Change an Account's Password — passwd
This function changes the password of a domain owner (cPanel) or reseller (WHM) account.


Calling Functions
Using the XML API
Using the JSON API
Variables
Input
Output
Examples
XML API
JSON API




Calling Functions

Using the XML API
Show Hide To use the XML API to perform the passwd function from within your custom script:


•Append the /xml-api/passwd function call name, plus the required variables (see below), to a URL which includes the address of your server.
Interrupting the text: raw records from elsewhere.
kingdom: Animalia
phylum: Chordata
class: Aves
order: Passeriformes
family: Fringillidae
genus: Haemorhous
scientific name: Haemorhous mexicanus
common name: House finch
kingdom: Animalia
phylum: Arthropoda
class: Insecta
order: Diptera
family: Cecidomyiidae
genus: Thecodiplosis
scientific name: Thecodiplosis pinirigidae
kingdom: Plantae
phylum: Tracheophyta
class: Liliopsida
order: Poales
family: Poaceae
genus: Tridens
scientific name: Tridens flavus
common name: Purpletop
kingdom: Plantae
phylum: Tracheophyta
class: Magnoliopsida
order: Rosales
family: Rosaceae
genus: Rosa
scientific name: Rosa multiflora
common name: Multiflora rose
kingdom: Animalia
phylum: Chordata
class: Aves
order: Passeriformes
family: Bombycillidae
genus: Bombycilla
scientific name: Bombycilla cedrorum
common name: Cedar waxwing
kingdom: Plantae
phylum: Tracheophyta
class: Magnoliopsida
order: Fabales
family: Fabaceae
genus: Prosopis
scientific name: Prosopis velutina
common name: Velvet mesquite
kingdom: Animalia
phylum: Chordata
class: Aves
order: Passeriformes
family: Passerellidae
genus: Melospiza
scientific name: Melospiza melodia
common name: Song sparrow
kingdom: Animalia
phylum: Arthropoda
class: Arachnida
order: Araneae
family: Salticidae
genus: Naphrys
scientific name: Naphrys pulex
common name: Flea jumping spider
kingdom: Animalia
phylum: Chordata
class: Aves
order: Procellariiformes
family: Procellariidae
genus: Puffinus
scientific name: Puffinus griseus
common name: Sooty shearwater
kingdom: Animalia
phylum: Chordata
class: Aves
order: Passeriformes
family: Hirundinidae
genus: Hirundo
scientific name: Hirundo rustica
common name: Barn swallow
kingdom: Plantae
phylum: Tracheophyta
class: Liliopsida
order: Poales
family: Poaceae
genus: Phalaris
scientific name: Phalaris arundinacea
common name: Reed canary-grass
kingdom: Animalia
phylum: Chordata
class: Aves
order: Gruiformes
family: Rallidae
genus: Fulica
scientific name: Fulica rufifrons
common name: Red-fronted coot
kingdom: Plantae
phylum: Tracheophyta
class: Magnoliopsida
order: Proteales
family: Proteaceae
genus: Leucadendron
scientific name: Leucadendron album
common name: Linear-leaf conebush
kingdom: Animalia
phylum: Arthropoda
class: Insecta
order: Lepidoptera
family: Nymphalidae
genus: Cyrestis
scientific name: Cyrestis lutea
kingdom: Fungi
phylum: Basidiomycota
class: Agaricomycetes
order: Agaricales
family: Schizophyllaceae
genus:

•For example, on a server whose hostname is example.com, you would include the following string in your script: https://example.com:2087/xml-api/passwd

•You need to be logged in with the proper permissions in order to call a function. See our document about Authenticating API Function Calls for more information about authenticating APIs from within a script.

•You can also perform the function by entering the string in your web browser's address bar. This may be useful for testing the function call and viewing its output.


Using the JSON API
Show Hide To use the JSON API to perform the passwd function from within your custom script:

Append the /json-api/passwd function call name, plus the required variables (see below), to a URL which includes the address of your server.
For example, on a server whose hostname is example.com, you would include the following string in your script: https://example.com:2087/json-api/passwd
You need to be logged in with the proper permissions in order to call a function. See our document about Authenticating API Function Calls for more information about authenticating APIs from within a script.
You can also perform the function by entering the string in your web browser's address bar. This may be useful for testing the function call and viewing its output.

Variables

Input
The passwd function takes the following variables as input. Both variables are required:

•user (string) — Name of the user whose password should be changed.
•pass (string) — New password for the user.

Output
Show Hide
•passwd — Root-level tag for the output of the passwd function.
◦rawout — Raw message output.
◦services — List of services for which the password has been updated.
■app — Service for which the password was updated. Should include the following:
■system
■ftp
■mail
■mysql
◦status — Whether or not the operation completed successfully.
■1 — yes.
■0 — no.
◦statusmsg — Details of the success or failure.

Examples

XML API
Show Hide Calling the following function:

https://example.com:2087/xml-api/passwd?user=bob&pass=r3allyc0pml3xp@ss!234

in WebHost Manager will produce output similar to:


<passwd>
<passwd>
<rawout>
Changing password for bob
Password for bob has been changed
Updating ftp passwords for bob
Ftp password files updated.
Ftp vhost passwords synced
</rawout>
<services>
<app>system</app>
</services>
<services>
<app>ftp</app>
</services>
<services>
<app>mail</app>
</services>
<services>
<app>mySQL</app>
</services>
<status>1</status>
<statusmsg>Password changed for user bob</statusmsg>
</passwd>
</passwd>

Hi,

Okay I figured it out. It appears it doesn't like access from my main server. So I created a proxy. Now it just takes ages, and I don't figure there's too much that can be done about that.

Matt: try getting the owners of the server in question to whitelist your main server's IP.